横紋筋肉腫は小児に多い悪性軟部腫瘍で、頭頸部、眼窩、泌尿生殖器、四肢、体幹などさまざまな部位に発生します。症状は発生部位によって異なり、急速に大きくなるしこりや腫れとして気づくことがあります。眼の周囲では眼球突出、鼻や副鼻腔では鼻づまり・鼻出血、泌尿生殖器では下腹部や外陰部の腫瘤、血尿、排尿症状などがみられることがあります。

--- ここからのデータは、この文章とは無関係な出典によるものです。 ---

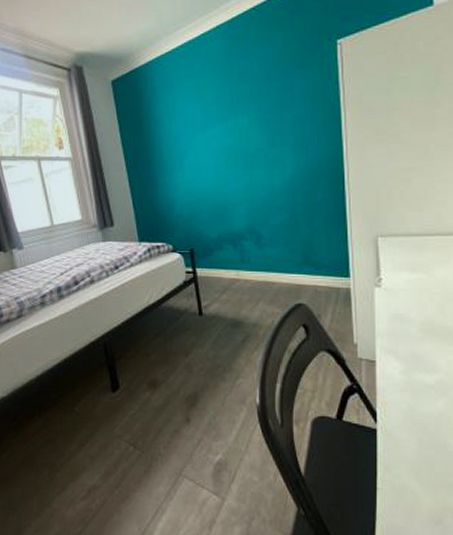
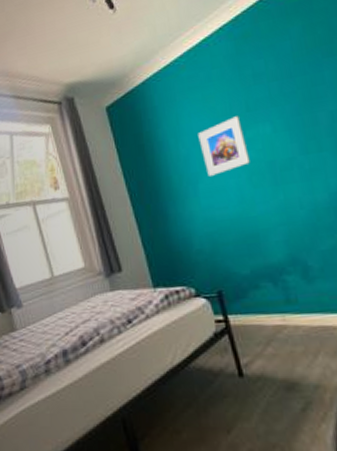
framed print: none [189,107,228,155] -> present [198,116,250,176]

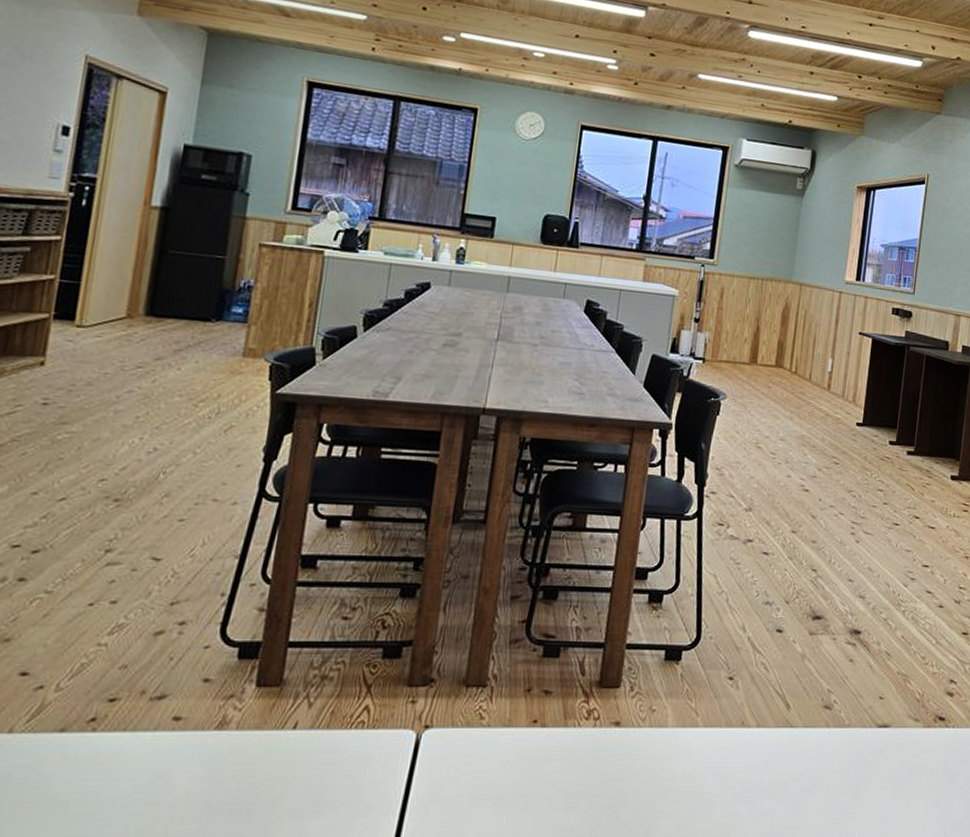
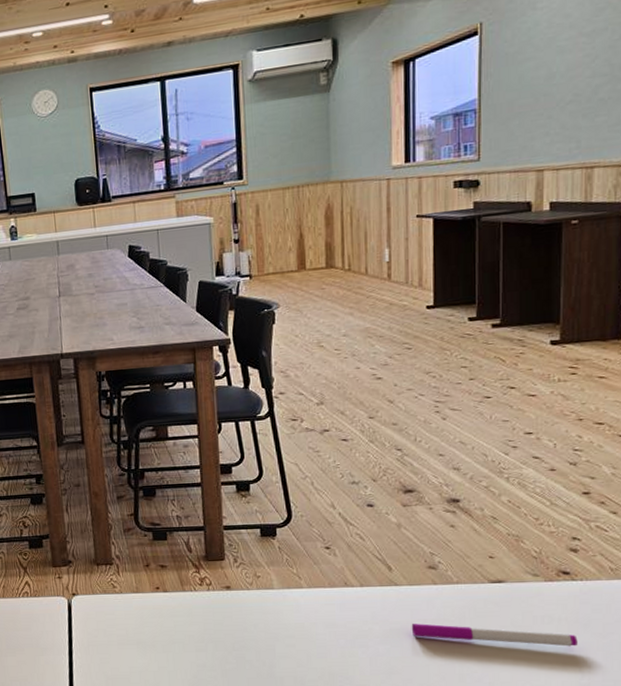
pen: none [799,774,945,803] -> present [411,623,578,647]

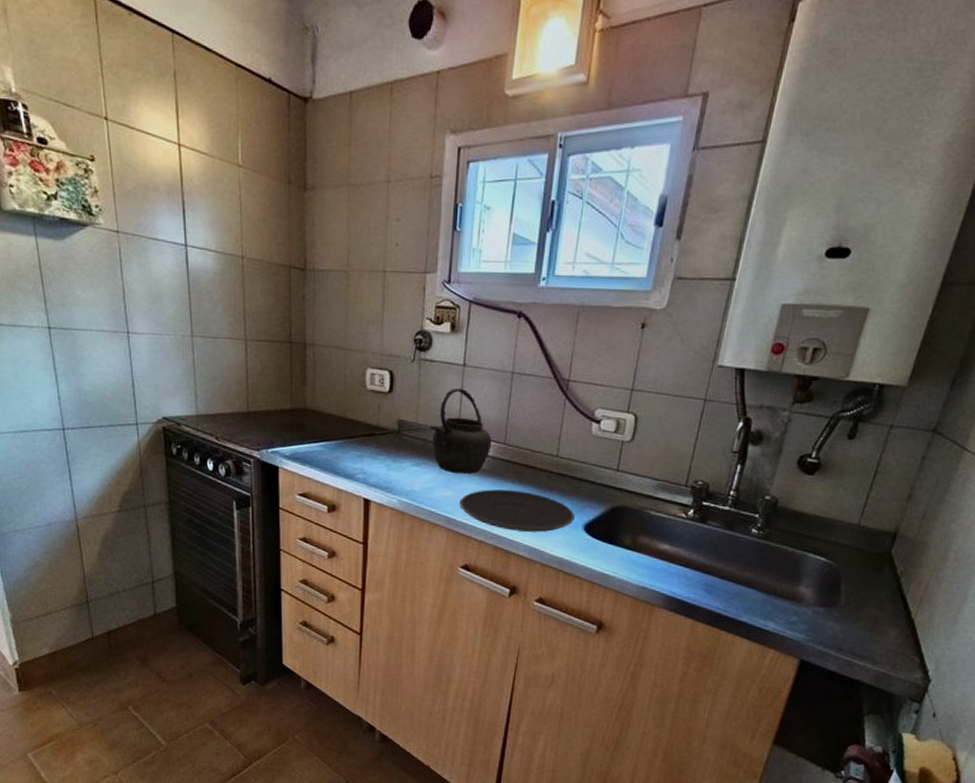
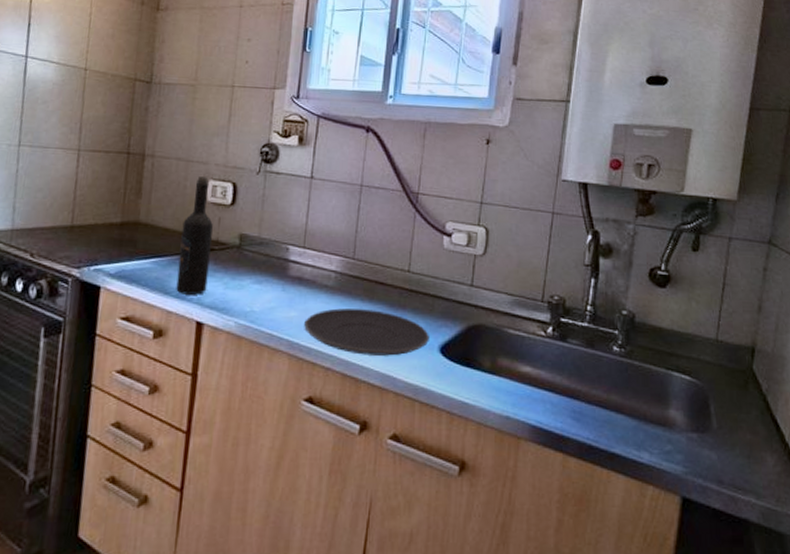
wine bottle: none [344,365,373,475] -> present [176,176,213,295]
kettle: present [429,387,492,474] -> none [273,200,340,292]

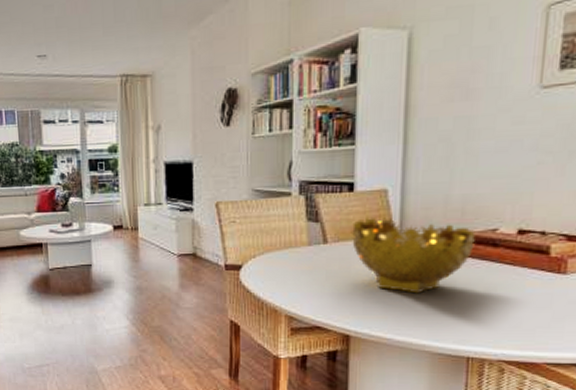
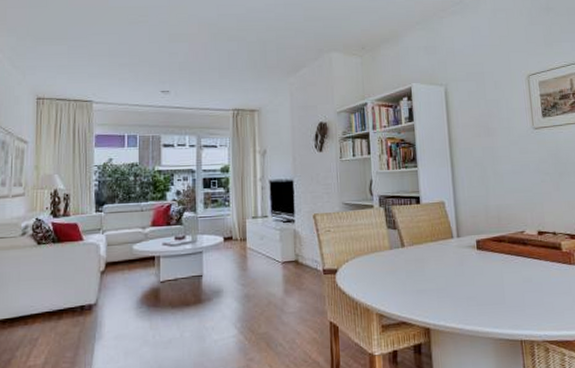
decorative bowl: present [351,217,476,294] -> none [421,224,511,287]

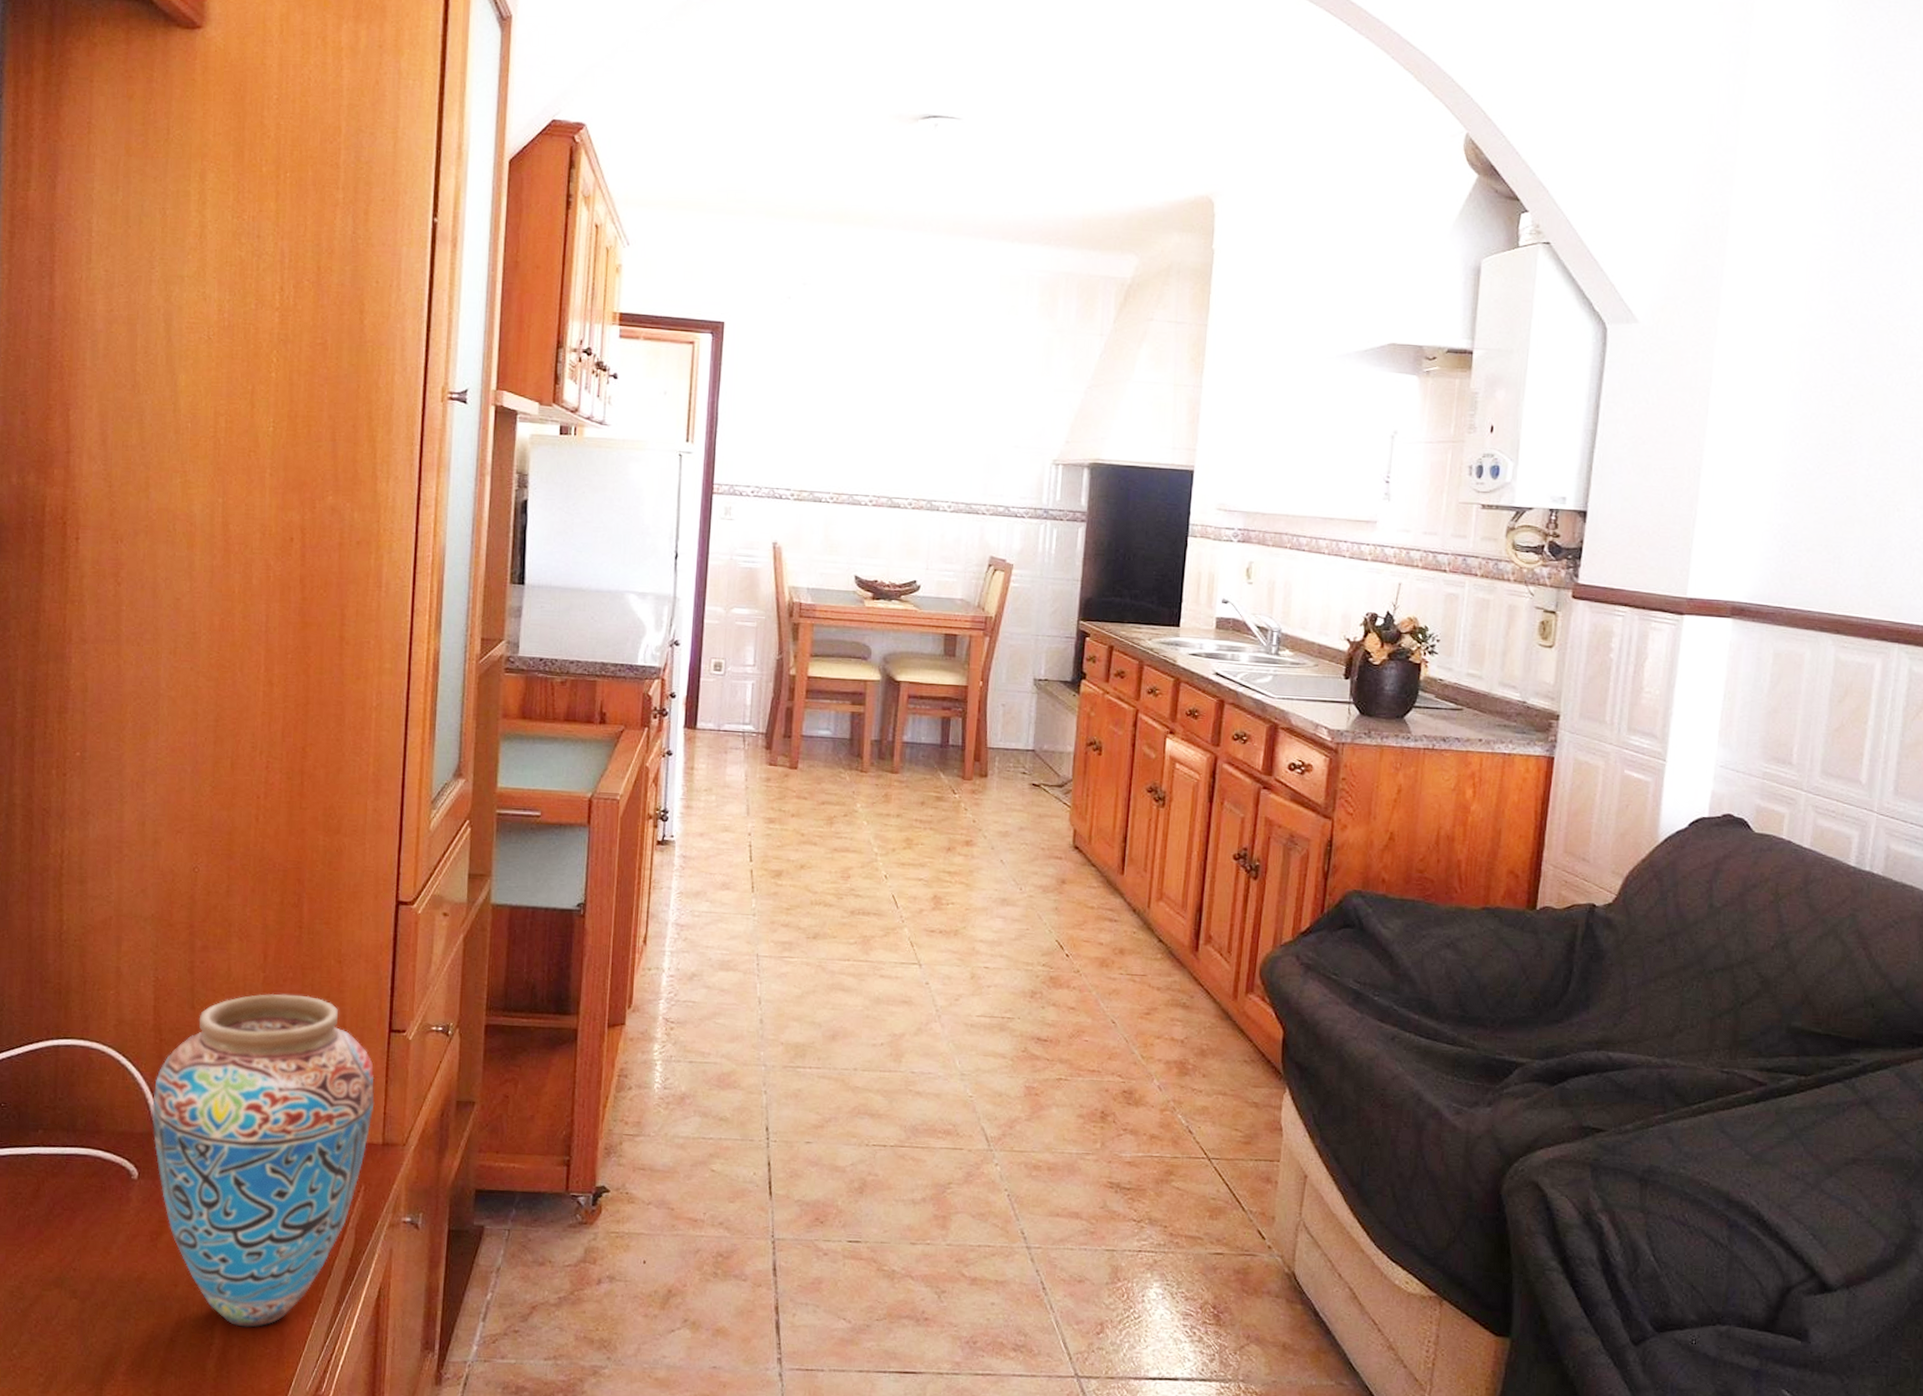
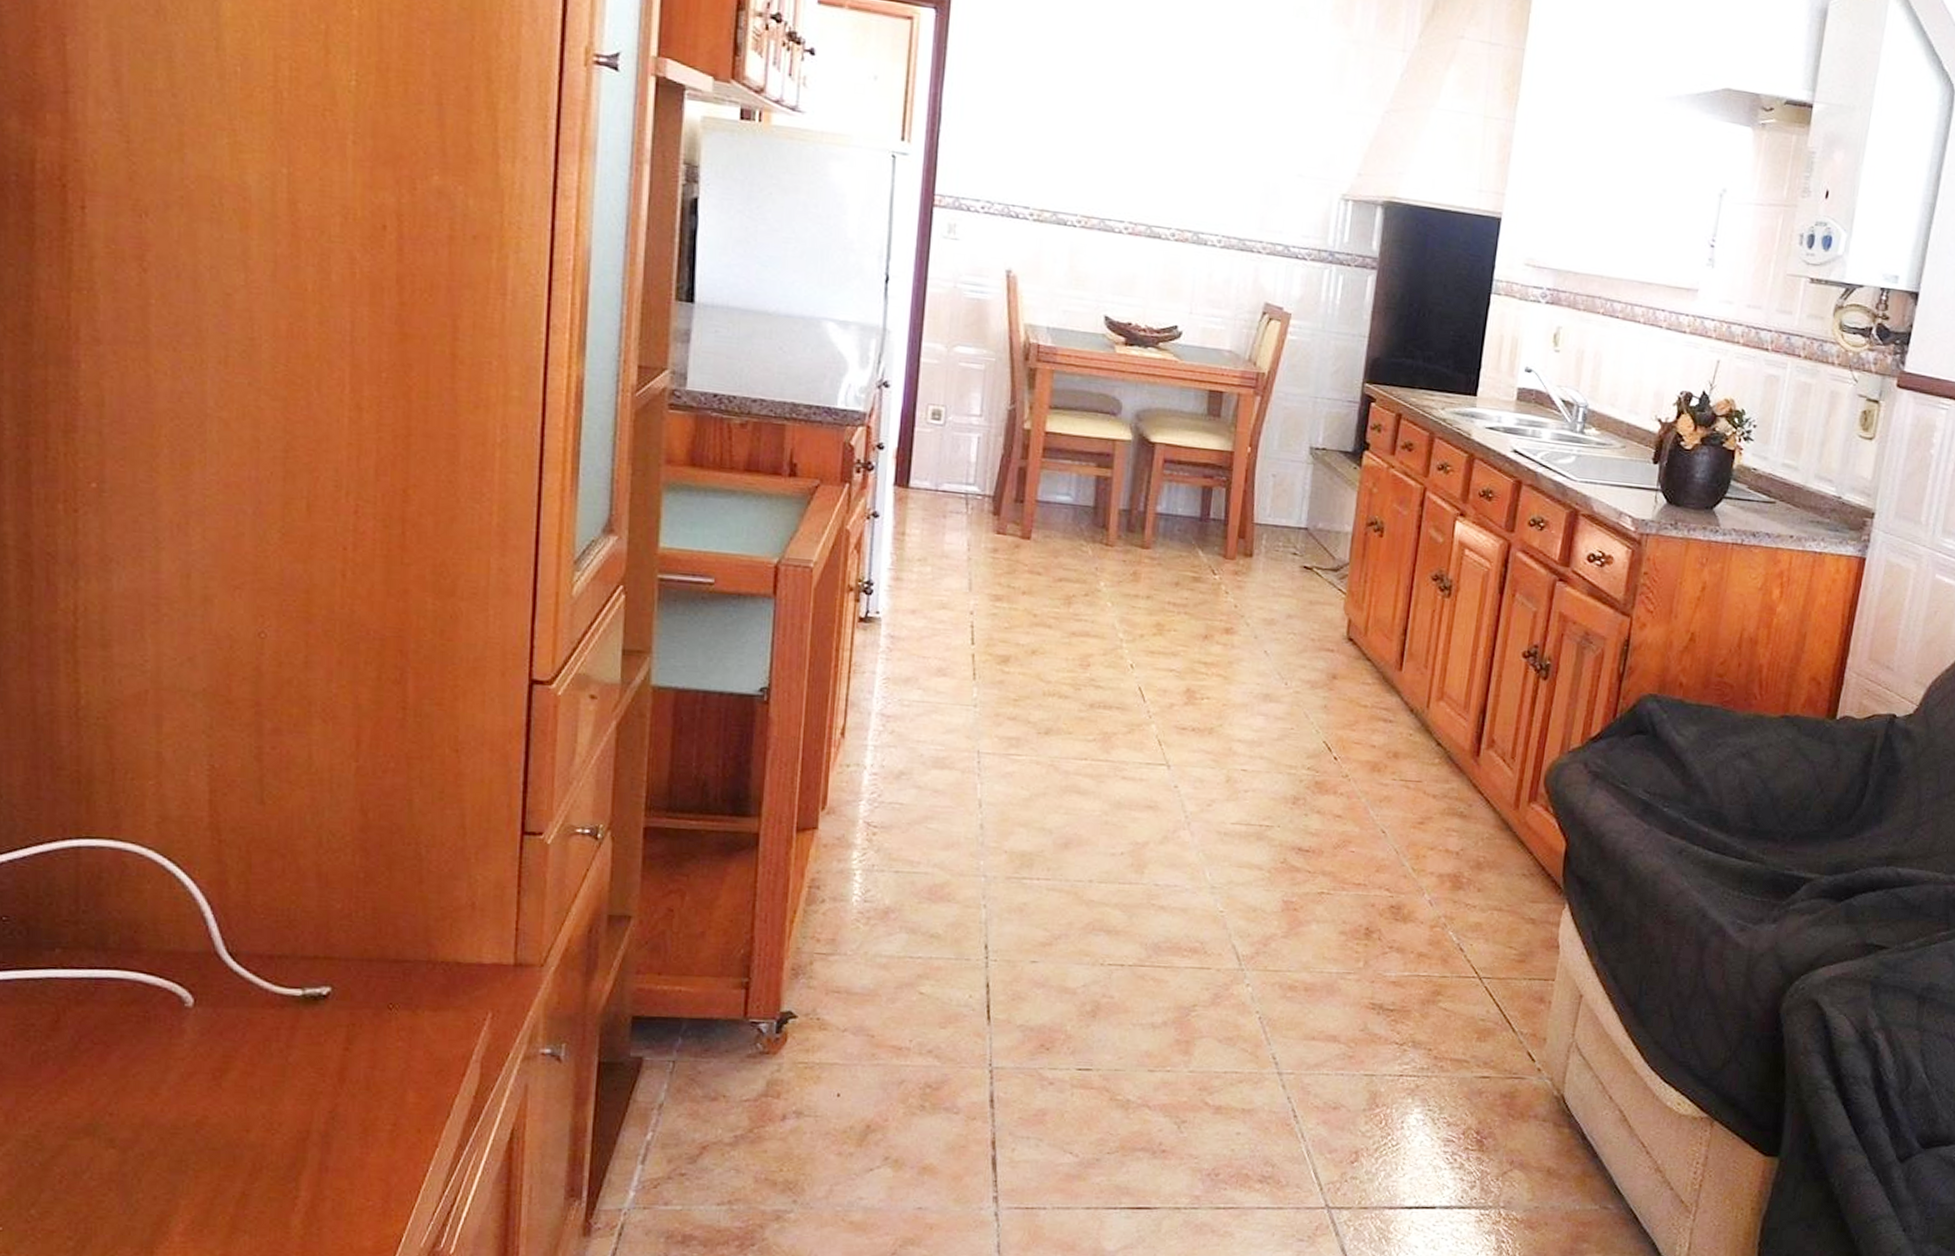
vase: present [152,993,375,1328] -> none [210,787,504,1177]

小児で大きくなるしこり、特に直径5cm以上、深い場所にある、硬い、痛みがある、または増大が続くものは、横紋筋肉腫を含む悪性腫瘍の可能性を考え、速やかな専門医評価が必要です。

原因

発症の多くは原因不明です。腫瘍細胞に生じる遺伝子変化が関与し、病型によってはPAX3-FOXO1またはPAX7-FOXO1融合遺伝子などがみられます。まれにLi-Fraumeni症候群、神経線維腫症1型などの遺伝的素因との関連が知られています。

治療

治療は、化学療法、手術、放射線治療を組み合わせる集学的治療が基本です。治療内容は病型、発生部位、腫瘍の大きさ、切除可能性、リンパ節・遠隔転移の有無によって決まります。切除可能で機能障害を大きく残さない場合には手術を行いますが、手術が難しい部位や臓器機能の温存が重要な部位では、まず化学療法を行い、その後に手術や放射線治療を組み合わせることがあります。局所再発と遠隔転移を防ぐため、原則として全身化学療法が治療の重要な柱になります。